Trademark and/or Logo Infringement
As we explained before, trademarks are words, phrases, symbols or designs (i.e., logos) that identify the source of a product and help distinguish that product from that of competitors. The very best way to protect your trademark is to register it at the state or federal level.
Logos may also be protected under copyright law. Copyright law protects literary, musical, graphic, or other artistic forms in which an author expresses intellectual concepts. Thus, logos that are adequately original and ornate have a strong chance of being copyright protected, even without registration—though it is in the Manufacturer’s best interest to register its Logo with the U.S. Copyright Office, see why here.
Choosing branding that will not infringe the trademark and/or copyright rights of another is a critical step in developing a sound marketing strategy. Infringing will not only result in paying substantial damages to the pre-existing brand owner, it will also lead to massive rebranding costs: Think of all those printed labels a Manufacturer will need to throw away and the products they will need to pull off the shelves.

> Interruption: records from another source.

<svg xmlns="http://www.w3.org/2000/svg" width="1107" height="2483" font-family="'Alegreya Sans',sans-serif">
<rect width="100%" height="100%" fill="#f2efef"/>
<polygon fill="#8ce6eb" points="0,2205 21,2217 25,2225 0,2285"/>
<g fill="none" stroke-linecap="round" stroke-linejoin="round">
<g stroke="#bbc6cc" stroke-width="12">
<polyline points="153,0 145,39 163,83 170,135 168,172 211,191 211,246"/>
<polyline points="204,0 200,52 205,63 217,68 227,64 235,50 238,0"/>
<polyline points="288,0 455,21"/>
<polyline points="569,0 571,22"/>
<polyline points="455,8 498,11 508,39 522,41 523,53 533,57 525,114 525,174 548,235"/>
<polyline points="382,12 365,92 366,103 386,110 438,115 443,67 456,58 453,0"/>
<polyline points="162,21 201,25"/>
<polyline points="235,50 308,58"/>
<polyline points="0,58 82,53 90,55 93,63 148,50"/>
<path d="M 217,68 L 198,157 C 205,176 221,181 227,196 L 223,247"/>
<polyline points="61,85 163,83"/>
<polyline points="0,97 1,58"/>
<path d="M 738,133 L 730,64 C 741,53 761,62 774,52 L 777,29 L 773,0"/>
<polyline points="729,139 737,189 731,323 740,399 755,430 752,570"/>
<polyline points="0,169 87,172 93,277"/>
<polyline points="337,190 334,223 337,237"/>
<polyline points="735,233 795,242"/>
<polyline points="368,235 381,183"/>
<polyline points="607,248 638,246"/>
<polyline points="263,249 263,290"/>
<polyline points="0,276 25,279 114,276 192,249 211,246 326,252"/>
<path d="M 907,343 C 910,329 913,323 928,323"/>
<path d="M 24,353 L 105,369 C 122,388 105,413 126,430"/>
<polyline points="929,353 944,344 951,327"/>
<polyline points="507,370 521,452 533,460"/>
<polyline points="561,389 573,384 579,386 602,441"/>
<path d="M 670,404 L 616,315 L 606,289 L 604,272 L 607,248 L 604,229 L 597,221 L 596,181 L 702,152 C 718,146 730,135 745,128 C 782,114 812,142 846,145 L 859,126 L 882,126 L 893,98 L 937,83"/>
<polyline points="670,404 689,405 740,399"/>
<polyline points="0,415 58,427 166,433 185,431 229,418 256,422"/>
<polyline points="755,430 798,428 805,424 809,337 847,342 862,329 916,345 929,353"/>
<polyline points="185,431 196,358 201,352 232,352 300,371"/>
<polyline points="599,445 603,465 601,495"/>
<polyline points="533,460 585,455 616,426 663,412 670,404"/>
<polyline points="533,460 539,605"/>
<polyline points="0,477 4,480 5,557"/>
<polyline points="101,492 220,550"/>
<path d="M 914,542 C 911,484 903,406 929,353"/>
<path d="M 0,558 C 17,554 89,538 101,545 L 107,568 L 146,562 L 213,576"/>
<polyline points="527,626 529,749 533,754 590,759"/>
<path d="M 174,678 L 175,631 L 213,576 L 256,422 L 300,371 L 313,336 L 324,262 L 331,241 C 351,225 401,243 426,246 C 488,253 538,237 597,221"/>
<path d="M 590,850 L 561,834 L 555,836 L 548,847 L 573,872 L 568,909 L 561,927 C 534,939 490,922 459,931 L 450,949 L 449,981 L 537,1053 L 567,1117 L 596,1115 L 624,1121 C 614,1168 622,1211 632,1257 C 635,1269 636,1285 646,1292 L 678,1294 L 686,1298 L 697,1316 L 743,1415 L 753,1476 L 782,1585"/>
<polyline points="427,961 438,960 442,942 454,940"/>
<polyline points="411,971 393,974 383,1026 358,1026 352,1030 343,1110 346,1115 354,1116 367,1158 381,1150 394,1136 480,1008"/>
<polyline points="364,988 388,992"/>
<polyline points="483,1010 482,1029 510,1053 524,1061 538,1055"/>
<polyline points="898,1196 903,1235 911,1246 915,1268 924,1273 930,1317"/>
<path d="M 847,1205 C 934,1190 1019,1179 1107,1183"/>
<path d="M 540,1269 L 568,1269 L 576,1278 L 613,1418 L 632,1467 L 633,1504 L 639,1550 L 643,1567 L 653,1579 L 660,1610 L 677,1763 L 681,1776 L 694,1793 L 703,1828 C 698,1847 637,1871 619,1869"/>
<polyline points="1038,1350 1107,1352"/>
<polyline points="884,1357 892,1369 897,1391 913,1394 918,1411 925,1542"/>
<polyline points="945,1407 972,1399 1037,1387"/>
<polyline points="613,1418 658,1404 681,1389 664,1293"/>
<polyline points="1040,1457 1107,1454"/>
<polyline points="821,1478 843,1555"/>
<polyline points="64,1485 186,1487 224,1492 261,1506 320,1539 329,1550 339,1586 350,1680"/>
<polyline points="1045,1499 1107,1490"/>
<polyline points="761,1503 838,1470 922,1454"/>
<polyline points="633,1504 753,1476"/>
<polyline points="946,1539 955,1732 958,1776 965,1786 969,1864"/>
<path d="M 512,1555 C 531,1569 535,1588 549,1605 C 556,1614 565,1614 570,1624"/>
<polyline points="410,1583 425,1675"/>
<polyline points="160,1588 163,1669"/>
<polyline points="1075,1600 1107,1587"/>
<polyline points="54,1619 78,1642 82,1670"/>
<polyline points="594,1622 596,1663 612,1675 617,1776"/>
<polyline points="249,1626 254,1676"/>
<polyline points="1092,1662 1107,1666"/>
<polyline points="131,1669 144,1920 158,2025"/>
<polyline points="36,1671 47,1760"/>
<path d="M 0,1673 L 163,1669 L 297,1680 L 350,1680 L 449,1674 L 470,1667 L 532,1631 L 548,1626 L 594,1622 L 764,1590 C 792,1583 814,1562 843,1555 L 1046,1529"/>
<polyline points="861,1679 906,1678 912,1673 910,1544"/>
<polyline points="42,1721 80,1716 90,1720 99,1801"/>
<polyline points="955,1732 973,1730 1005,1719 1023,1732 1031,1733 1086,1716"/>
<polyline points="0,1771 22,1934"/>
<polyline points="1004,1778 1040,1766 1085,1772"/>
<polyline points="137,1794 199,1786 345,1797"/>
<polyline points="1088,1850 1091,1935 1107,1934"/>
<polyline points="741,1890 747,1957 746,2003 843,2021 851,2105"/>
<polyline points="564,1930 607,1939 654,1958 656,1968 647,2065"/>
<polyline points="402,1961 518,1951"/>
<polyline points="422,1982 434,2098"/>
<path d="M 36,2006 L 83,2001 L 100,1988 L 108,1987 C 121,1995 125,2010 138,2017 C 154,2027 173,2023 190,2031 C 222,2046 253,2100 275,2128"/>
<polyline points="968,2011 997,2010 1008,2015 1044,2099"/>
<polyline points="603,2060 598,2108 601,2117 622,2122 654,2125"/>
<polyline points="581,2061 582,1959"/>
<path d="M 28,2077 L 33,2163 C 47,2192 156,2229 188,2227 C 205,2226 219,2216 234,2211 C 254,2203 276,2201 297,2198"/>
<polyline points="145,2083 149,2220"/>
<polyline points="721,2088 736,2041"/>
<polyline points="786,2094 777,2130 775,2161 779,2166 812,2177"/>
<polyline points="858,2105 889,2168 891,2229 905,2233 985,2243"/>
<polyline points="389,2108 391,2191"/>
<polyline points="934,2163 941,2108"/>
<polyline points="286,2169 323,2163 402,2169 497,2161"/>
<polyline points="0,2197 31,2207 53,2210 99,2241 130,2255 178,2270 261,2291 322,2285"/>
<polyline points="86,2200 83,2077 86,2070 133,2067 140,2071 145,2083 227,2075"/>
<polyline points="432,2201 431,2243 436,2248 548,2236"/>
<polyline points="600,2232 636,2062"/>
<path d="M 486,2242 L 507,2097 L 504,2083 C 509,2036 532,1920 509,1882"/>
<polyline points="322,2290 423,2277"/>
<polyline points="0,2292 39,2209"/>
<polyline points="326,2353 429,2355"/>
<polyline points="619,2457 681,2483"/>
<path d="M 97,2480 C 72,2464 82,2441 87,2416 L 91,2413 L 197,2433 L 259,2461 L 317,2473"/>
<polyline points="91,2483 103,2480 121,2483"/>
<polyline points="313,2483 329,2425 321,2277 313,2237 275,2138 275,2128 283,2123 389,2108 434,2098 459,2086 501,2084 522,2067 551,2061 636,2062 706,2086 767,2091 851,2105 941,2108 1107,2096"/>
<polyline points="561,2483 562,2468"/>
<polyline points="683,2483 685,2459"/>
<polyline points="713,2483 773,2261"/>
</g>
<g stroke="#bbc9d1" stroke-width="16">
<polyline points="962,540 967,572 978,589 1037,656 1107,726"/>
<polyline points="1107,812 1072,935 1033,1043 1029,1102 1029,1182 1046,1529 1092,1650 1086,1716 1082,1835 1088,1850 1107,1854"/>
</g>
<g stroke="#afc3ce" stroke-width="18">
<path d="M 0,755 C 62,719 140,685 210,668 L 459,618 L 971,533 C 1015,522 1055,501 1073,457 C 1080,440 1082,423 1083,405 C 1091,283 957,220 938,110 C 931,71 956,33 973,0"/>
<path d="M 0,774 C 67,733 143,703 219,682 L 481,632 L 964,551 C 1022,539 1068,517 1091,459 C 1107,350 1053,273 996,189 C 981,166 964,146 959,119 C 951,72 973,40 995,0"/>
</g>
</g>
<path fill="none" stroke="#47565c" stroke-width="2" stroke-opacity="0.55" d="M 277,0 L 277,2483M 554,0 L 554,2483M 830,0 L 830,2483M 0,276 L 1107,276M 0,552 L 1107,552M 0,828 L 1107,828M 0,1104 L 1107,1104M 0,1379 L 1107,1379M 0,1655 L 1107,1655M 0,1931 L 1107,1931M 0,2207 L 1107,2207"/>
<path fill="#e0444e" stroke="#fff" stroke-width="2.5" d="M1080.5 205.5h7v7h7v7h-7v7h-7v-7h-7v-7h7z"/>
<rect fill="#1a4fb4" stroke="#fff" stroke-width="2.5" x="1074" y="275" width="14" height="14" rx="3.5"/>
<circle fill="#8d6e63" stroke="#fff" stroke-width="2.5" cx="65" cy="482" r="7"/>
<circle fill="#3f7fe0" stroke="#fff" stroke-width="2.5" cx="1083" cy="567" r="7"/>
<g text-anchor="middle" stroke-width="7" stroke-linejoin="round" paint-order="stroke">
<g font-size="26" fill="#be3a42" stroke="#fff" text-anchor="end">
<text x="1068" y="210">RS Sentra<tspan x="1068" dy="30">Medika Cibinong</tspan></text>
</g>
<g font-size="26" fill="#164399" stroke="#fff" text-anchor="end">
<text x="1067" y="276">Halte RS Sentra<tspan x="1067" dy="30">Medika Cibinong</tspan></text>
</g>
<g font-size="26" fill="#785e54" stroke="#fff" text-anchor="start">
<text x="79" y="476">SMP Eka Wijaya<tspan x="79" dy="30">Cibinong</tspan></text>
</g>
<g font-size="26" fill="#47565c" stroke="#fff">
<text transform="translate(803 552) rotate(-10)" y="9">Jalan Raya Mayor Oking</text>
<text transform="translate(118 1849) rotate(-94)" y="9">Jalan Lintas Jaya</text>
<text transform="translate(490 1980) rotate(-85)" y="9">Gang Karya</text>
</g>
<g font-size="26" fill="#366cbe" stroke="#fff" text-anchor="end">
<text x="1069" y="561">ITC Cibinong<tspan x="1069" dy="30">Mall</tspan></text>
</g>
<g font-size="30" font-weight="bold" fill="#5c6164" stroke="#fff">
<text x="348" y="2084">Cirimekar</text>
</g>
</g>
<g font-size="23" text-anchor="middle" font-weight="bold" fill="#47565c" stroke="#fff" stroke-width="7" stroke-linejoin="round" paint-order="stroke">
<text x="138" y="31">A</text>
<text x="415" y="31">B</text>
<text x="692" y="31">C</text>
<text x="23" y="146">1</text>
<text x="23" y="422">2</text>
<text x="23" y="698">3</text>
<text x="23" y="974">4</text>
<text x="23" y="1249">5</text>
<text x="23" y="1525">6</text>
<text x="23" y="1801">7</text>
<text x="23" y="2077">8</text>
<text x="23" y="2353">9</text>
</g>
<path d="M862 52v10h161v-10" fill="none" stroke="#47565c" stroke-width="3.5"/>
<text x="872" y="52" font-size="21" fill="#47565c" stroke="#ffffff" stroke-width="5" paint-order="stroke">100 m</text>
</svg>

Therefore, before they start printing their labels (and ideally, before they start marketing altogether), Manufacturers should do their due diligence and conduct comprehensive searches with the U.S. Patent and Trademark Office and the U.S. Copyright Office to ensure that no one has already registered a similar trademark and/or logo.
Ownership of Logo
Some Manufacturers whose labels we reviewed hired a graphic designer to develop their logo, yet, few entered into a written independent contractor agreement (“Agreement”).
This Agreement is a contract between two parties, in this case a Manufacturer and a graphic designer, for a specific service or project (i.e., the development of a logo). It clearly provides why the graphic designer was hired and stipulates that he or she is not an employee of the Manufacturer for legal and tax purposes.
In addition to requiring the graphic designer to carry insurance and to hold any mandatory professional licenses under state and federal laws, the Agreement states that the designer assigns his or her rights in the work product to the Manufacturer. In other words, the logo becomes the sole ownership of the Manufacturer even if its author is the graphic designer (under copyright law, the author of a creative work is automatically the owner of the work, absent any arrangement to the contrary).
Consequently, an Agreement will ensure that the Manufacturer has the right to freely use the logo, including entering into licensing agreements and relying on their logo as a valuable asset.
With the growing popularity of CBD-infused foods and beverages, Manufacturers are eager to enter the market and tend to rush through the marketing process, running the risk of incurring significant recall and rebranding costs. To avoid such financial burden, Manufacturers should consult with experienced CBD business attorneys who can review their product labels and ensured that their branding is indeed theirs to use.